Hacopian declared that economically, the tides will turn and the next 25 years will belong to Armenia. The World Bank estimates Azerbaijan’s per capital income to be $5,500 in 2050, while Armenia’s is $8,200 today. Armenia’s economy grew 13 percent this year, while Azerbaijan’s is expected to grow 13 percent over the next 26 years. Furthermore, by 2030 oil as an exportable commodity in Azerbaijan will be finished, leaving only limited natural gas resources, which are 7 times less profitable than oil per energy unit.

Meanwhile, the Armenian banking sector is exceptionally profitable and well run, he said, with foreigners starting to buy dram treasury bonds in drams, which has never happened before.
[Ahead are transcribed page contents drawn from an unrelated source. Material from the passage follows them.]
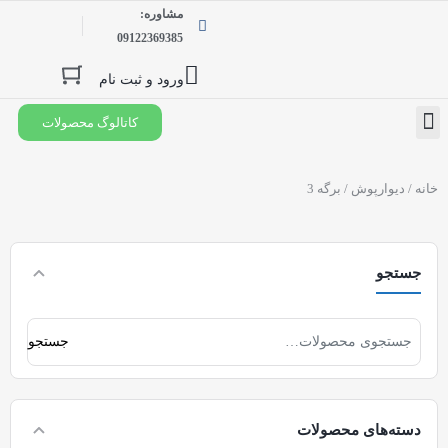
مشاوره:
09122369385
ورود و ثبت نام
کاتالوگ محصولات
درخواست نمایندگی
خانه
/
دیوارپوش
/ برگه 3
جستجو
جستجو
دسته‌های محصولات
Advances in mining, chip design and business make Armenian more valuable and connected to the world, and not just tied to one country.

Consequently, while in the mid-term to long-term, Hacopian finds the prospects of Armenia being able to defend itself good (barring an invasion by Turkey). One important thing needed, he said, is reform of the army, but this takes time. He said, “One of the tragedies of the first Karabakh war in the 1990s was that it was won essentially because we created an Armenian army culturally. What I mean by that was that it was not a top-down operation. It was far more driven by local initiative but we essentially destroyed that to replace it with a failed Soviet army, where every decision needs to be made in the prime minister’s office.”

Though Armenia must become able to defend its own borders, Hacopian said that if it were possible for American or French troops to come to replace the Russian base in Gyumri, anybody in Armenia would accept in a heartbeat, but “the issue is, are they interested in coming?” While Hacopian accepted that Russia has to be dealt with in the region one way or another, he said “A Russia that allows a second Armenian Genocide in Artsakh is not a Russia that is useful to Armenia.” Moreover a Russia that wins the Ukraine war will be a different Russia than one that loses it.

Ultimately, he said, “as far as the country becoming a garrison state, I think that is a given. I don’t think that there is any way around it. … We are going to see the complete Israelization of Armenian politics, where everybody that comes [to power] will be more militarist, more right wing than the one previous to it, or more nationalist.”